═══ TEXTO ═══

El edificio de los
servicios sociales para la infancia era espacioso, con varias salas, áreas
de juego, un futbolín, una esquina con libros, comida gratuita. Estaba en
perfectas condiciones para atender a los niños de la calle de la ciudad
de Fortaleza, noreste de Brasil. Las asistentes sociales eran amables.
Solo faltaba un detalle para convertirlo en un éxito: no había niños.
Los niños
de la calle estaban todos fuera. En la calle.
- ¿Por qué no vienen?
- se preguntó una educadora. - Si aquí les ofrecemos de todo. Algo hay que
no funciona. ¿Qué es?
No sé si ustedes lo
han vivido alguna vez o si la Europa acomodada de finales del milenio desconoce
lo que puede ser la calle. Ese imán. Esa droga. Ese atracción
irresistible de hallarse en el lado salvaje de la vida. Afuera. No como los
demás, aquellos que tienen la vida resuelta. Aquellos que solo admiran al
forajido en las películas del Oeste, desde su sofá. Ser uno mismo aquel
forajido es un chute más fuerte que verlo en pantalla, créanme.
Recuerdo una tarde de
aquel verano de 1996, en el mayor teatro de Fortaleza, allí donde otras
noches se representaba el Lago de los Cisnes o Madame Butterfly. Aquella
tarde, sobre el escenario había unos adolescentes, niños y niñas. Escenificaban
su propia vida. La calle. Dormir en la acera. La prostitución. Los robos. La
violencia. El pegamento. Y al final, la muerte bajo los disparos de algún
policía.
Sin espacio es difícil
empezar, pero no es la cama lo que busca un niño que se ha colado por una
valla de Melilla, se ha agarrado a los bajos de un camión, ha estado a punto
de morirse aplastado en el ferry. Porque – y esto lo deberíamos tener claro
– si este niño viene a España, a solas, no es porque la vida en la calle en
Barcelona o en un centro de acogida en Madrid es materialmente mejor que la
que podría tener en Marruecos. Si lo fuera, si este fuera el objetivo,
ninguno se escaparía del centro.
No es la cama lo que busca un niño que se ha colado por una valla de
Melilla, se ha agarrado a los bajos de un camión, ha estado a punto de
morirse aplastado en el ferry
No sé si todavía hoy
en España existen niños que no solo sueñan con ser marineros y piratas sino
que además sueñan con serlo de verdad, o si la generación 'playstation' ha
trasferido todos sus sueños a la esfera digital. Claro, hoy ya no es tan
fácil enrolarse con quince años en un velero y dar la vuelta al mundo como
grumete. Ya no hay veleros. Para un chico de Tánger o Nador solo
quedan los bajos de los camiones. Y si fracasa, el pegamento.

═══ DATOS RECOPILADOS ═══

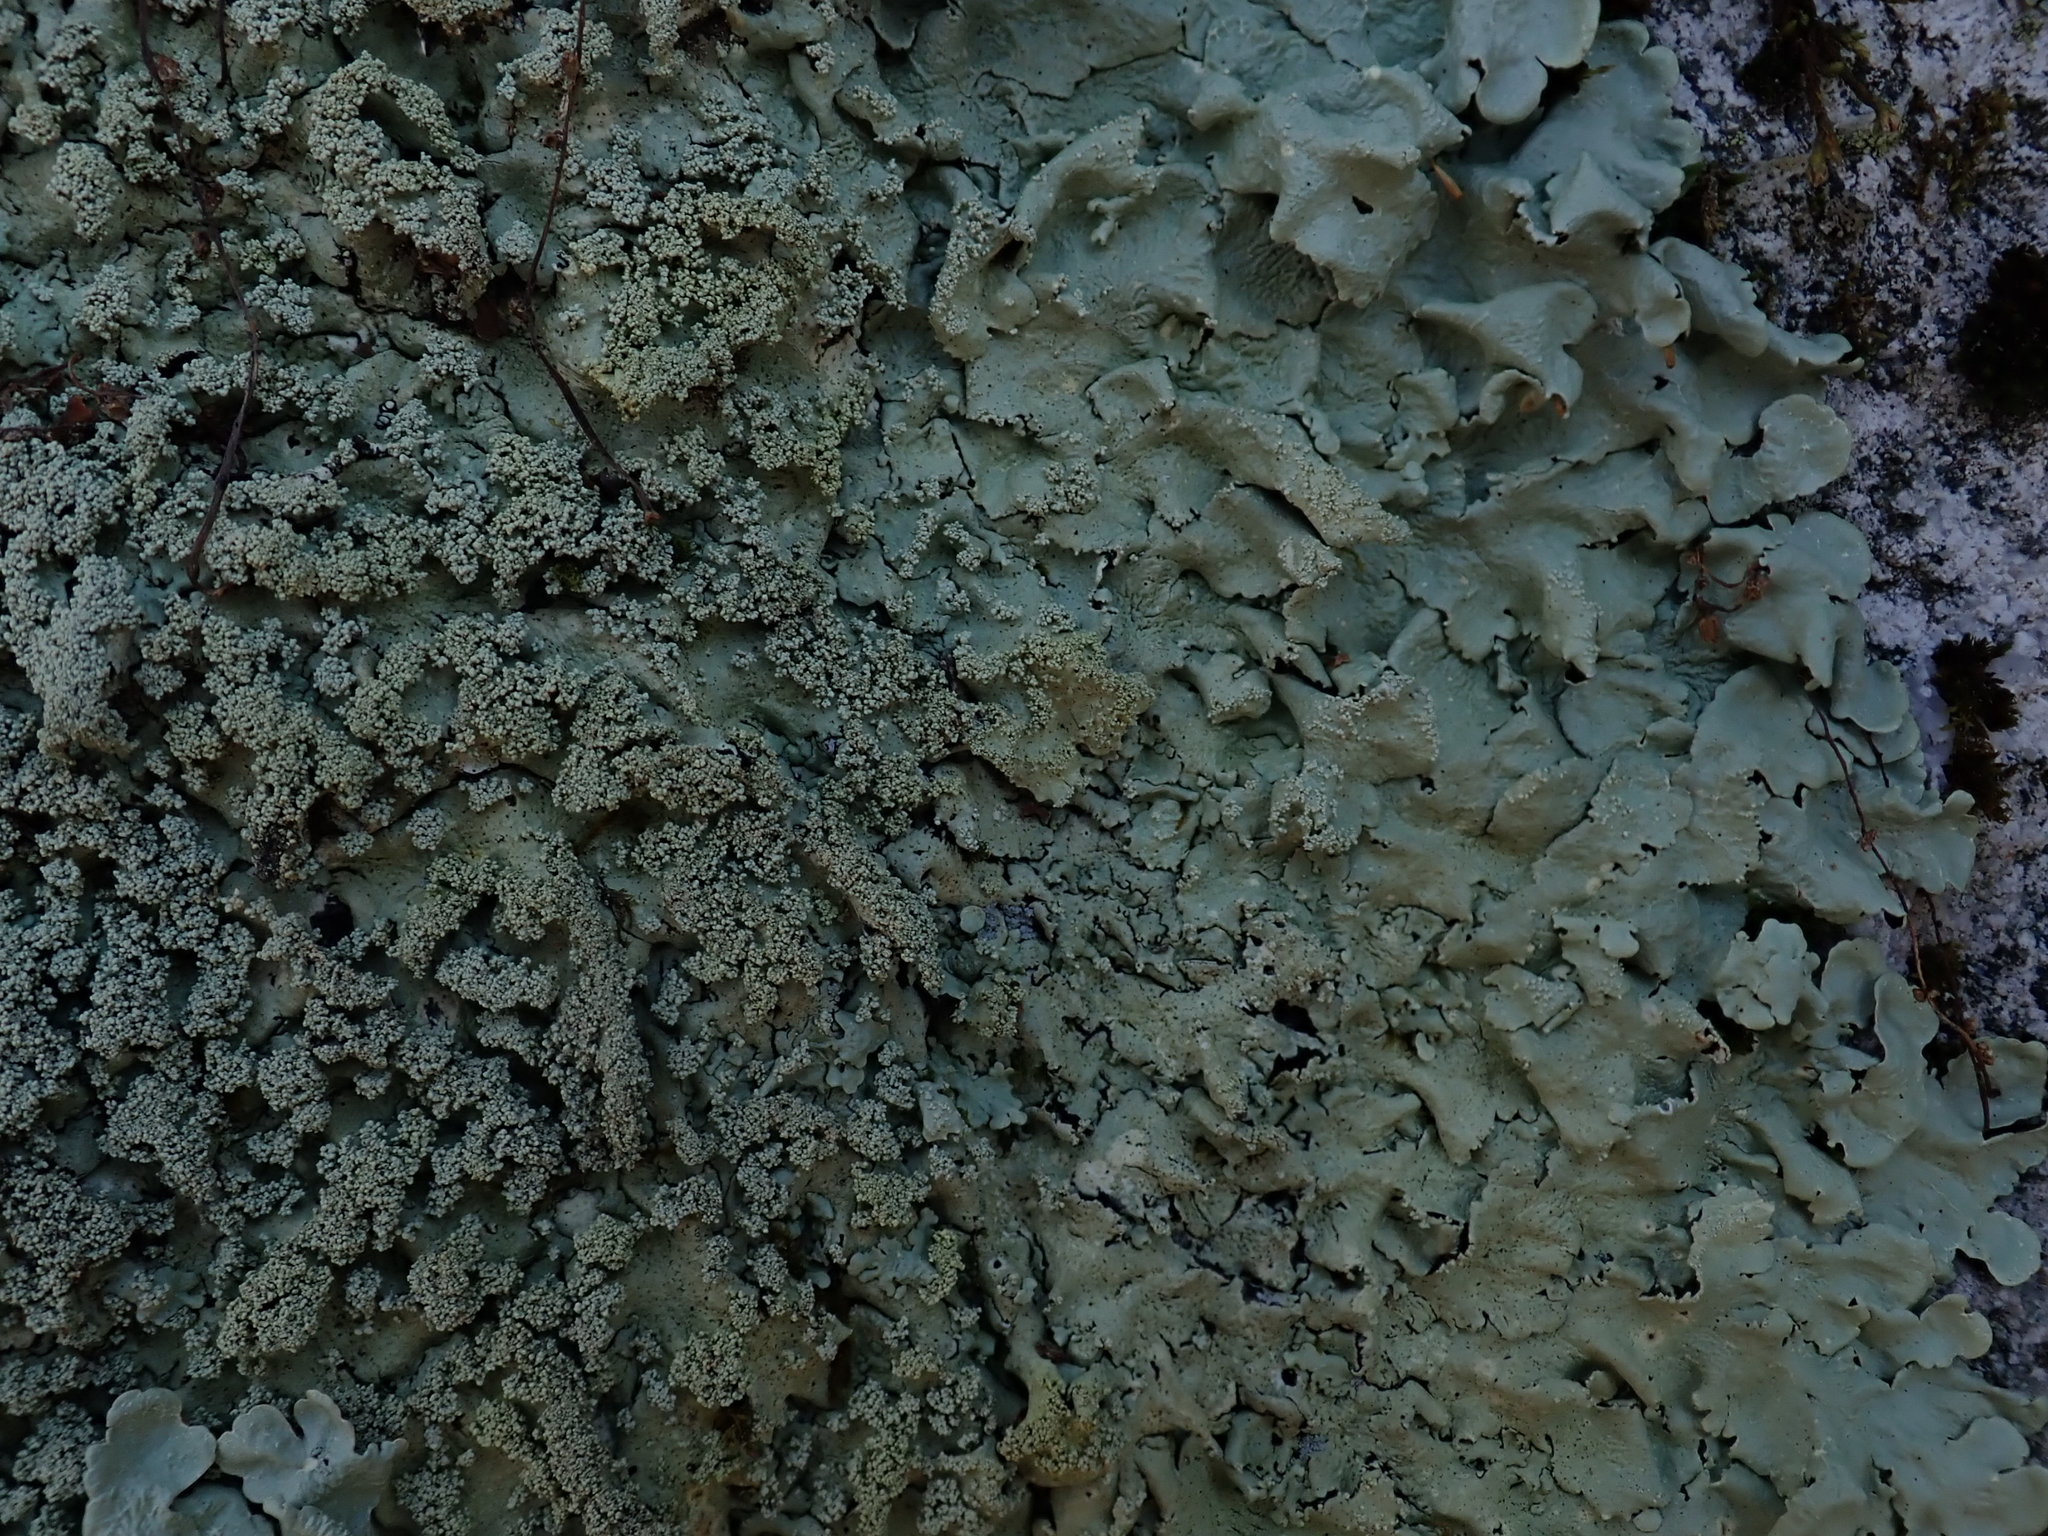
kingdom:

═══

CONSIGNA ESCRITA
¿Puedes contestar estas preguntas sobre el texto de los niños de la calle? Numera las respuestas igual que las preguntas.
1. ¿Qué detalle le faltaba al edificio de los servicios sociales para la infancia de Fortaleza para ser un éxito?
2. ¿En qué verano sitúa el texto la tarde en el mayor teatro de Fortaleza?
3. ¿Qué les queda a un chico de Tánger o Nador, y qué le queda si fracasa?

RESULTADO DEL EJERCICIO
1. No había niños.
2. En el verano de 1996.
3. Solo le quedan los bajos de los camiones; si fracasa, el pegamento.